Bakul tree is another special emblem of Mahanam Sampraday temples and ashrams for Prabhu Jagadbandhu. In both Faridpur Sri-Angan and Raghunath Mahanam Angan, a bakul tree stands on the right side as one enters the temple premises. The Chalita trees are located on the left side of the premises as one enters the sites. The bakul tree is considered as of the male gender and its flowers (tiny but very fragrant) are called 'chirapushpa' (perpetual flowers), the sweet fragarance of which pervades the surroundings nearby. On the contrary, the chalita tree is considered as of female gender.

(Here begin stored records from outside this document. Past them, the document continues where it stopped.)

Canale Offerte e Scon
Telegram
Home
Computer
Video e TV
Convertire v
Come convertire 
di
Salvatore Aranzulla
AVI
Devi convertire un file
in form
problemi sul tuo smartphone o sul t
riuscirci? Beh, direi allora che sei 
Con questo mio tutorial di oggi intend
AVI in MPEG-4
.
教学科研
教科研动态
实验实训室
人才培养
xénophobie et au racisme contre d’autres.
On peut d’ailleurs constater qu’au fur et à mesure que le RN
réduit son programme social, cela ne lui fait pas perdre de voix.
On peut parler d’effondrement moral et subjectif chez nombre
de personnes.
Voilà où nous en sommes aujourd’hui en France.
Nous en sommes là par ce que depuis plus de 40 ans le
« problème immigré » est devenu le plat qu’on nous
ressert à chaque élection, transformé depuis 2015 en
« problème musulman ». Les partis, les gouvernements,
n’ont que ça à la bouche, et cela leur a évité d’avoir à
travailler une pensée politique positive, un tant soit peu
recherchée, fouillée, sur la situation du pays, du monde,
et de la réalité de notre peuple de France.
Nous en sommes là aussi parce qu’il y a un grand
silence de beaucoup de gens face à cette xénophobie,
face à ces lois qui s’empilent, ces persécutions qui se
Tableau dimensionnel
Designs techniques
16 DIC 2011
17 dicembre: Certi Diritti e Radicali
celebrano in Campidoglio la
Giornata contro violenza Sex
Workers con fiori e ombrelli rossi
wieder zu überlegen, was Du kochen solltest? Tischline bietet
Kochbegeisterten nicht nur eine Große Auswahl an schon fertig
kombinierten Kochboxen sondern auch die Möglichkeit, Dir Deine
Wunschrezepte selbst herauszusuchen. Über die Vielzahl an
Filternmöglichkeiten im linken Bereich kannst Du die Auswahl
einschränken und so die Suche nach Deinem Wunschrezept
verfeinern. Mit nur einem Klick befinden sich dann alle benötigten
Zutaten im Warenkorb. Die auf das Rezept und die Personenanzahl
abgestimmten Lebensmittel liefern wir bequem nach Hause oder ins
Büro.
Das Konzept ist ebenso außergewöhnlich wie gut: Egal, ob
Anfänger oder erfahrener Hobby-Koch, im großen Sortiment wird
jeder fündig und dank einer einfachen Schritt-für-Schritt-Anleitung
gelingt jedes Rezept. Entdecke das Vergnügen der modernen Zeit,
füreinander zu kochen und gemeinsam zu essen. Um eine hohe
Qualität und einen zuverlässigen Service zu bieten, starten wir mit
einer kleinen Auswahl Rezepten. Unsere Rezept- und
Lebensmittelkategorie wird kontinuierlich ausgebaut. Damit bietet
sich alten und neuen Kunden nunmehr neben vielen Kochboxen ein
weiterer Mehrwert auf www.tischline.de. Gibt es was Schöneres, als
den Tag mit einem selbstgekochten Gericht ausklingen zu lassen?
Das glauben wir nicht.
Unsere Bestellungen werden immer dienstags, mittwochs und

The bakul trees are considered sacred and they adorn many temple courtyards with their deep green leafy branches and boughs. When flowers grow on them they look not only spectacular but also spread out a kind of divine fragrance in the surrounding air. They look uniformly and densely leafy in all directions, centering the trunk and have a very long life.
The lila places of Krishna, Sri Chaitanya and Prabhu Jagadbandhu, namely Vrindaban, Nabadwip, Puri, and Faridpur Sri-Angan all have bakul trees to share and propagate some of the significance of these lilas. Many other religious or otherwise significant events have also taken place under or in the adjoining arenas of bakul trees, some of which have been gathered by searching the internet.
They are as follows:
"After nine months Naminath attained omniscience under a Bakul Tree in a garden near Mithila"
"Sitting under a bakul tree at the centre of a village, Tagore is said to have composed the dance-drama Chitrangada."
"The large tree grows wild in northern and northwestern India as well as in south India."
"Bakul, Mimusops elengi, is a large and handsome tree well-known for its fragrant flowers which are strung into garlands and worn by women."